Good Friday AM,
All assets getting beaten up today. That would include bonds.
Volatility running high again as the 10-yr yield is up 20bps this week alone and knocking on the door of 3% again. The Federal Reserve says it is going to keep raising interest rates. Wall Street thinks it’s bluffing. This could spell trouble for both of them. Markets pummeled by the Fed’s rate increases in the first half of the year are racing upward. For many investors, the rebound reflects a belief that inflation has peaked, and expectation that the Fed will shift from raising rates to lowering them sometime next year.
A parade of Fed officials has tried to push back.
Last week, Minneapolis Fed President Neel Kashkari said an expectation the Fed will start cutting interest rates in the next six to nine months isn’t realistic. It is more likely the Fed will “raise rates to some point, and then we will sit there until we get convinced that inflation is well on its way back down to 2%,” he said. If the Fed follows that path, markets are likely to face a painful reckoning—one that could unwind much of the recent rally and extend what has been a tumultuous stretch for investors from retail traders to hedge funds to pension funds. Fed’s Bullard told the WSJ he leans Toward Favoring 0.75-Percentage-Point September Rate Rise. No data out today so this is what markets are digesting.
Yesterday we heard from the NAR that U.S. existing home sales fell in July for the sixth straight month. This is the longest streak of declines in more than eight years, as higher mortgage rates and a shortage of homes for sale are cooling this once red-hot market. Sales of previously owned homes dipped 5.9% in July from the previous month to a seasonally adjusted annual rate of 4.81 million. That was the weakest pace of sales since November 2015, excluding the three-month pandemic-related drop in the spring of 2020. July sales tumbled 20.2% from a year ago.

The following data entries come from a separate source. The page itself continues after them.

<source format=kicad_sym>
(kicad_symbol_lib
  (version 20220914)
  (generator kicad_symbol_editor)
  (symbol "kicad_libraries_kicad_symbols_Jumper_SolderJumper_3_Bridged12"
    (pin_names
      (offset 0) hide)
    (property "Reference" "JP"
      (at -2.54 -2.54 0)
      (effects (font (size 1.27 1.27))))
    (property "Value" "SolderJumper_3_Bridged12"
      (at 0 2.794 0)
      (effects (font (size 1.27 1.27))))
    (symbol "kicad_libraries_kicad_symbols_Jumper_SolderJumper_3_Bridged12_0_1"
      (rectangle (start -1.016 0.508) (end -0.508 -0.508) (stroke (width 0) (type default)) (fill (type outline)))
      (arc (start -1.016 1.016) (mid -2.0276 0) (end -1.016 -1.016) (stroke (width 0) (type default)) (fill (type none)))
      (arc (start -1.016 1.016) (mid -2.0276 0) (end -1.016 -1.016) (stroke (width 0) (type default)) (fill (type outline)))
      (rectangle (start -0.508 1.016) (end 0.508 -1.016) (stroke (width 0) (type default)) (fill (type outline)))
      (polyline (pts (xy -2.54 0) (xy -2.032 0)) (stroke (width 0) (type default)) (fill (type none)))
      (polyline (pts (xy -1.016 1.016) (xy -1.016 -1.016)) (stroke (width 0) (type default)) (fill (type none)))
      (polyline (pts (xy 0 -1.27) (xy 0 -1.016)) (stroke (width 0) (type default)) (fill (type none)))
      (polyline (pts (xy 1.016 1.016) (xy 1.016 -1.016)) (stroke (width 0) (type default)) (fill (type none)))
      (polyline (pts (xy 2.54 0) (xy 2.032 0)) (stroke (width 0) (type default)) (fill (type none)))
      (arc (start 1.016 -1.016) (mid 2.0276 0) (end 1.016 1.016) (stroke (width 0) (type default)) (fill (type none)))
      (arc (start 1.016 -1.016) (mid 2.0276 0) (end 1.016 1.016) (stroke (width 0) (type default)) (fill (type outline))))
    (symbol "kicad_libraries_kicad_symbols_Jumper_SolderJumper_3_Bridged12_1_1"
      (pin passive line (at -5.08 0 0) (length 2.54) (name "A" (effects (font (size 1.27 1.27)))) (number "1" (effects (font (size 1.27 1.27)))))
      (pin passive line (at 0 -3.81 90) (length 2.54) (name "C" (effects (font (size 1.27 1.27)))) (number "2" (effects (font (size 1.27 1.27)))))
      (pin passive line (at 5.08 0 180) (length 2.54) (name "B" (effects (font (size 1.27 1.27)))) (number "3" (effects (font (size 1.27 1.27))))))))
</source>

Rates need to (and will) come down.
The drop-off is the latest sign that the formerly booming housing market is stalling out. Home-building is also drying up, and mortgage applications are falling as more buyers keep to the sidelines. “We are in a housing recession,” said Lawrence Yun, chief economist for the National Association of Realtors.
And some good news for more than 7.5 million people who defaulted on their federal student loans.
Under guidelines released by the Biden administration, they would be able to regain their eligibility for financial aid. The “Fresh Start” initiative aims to allow borrowers who defaulted on federal student loans before the administration put a pause on payments during the pandemic to receive aid such as Pell Grants and federal work-study, and relieve the impact on their credit history. Millions of borrowers haven’t had to make monthly payments on their student debt since March 2020 under the current freeze. The moratorium is set to expire at the end of the month should President Biden take no action to extend it..
Please remain safe and healthy, enjoy the weekend and first, make today great.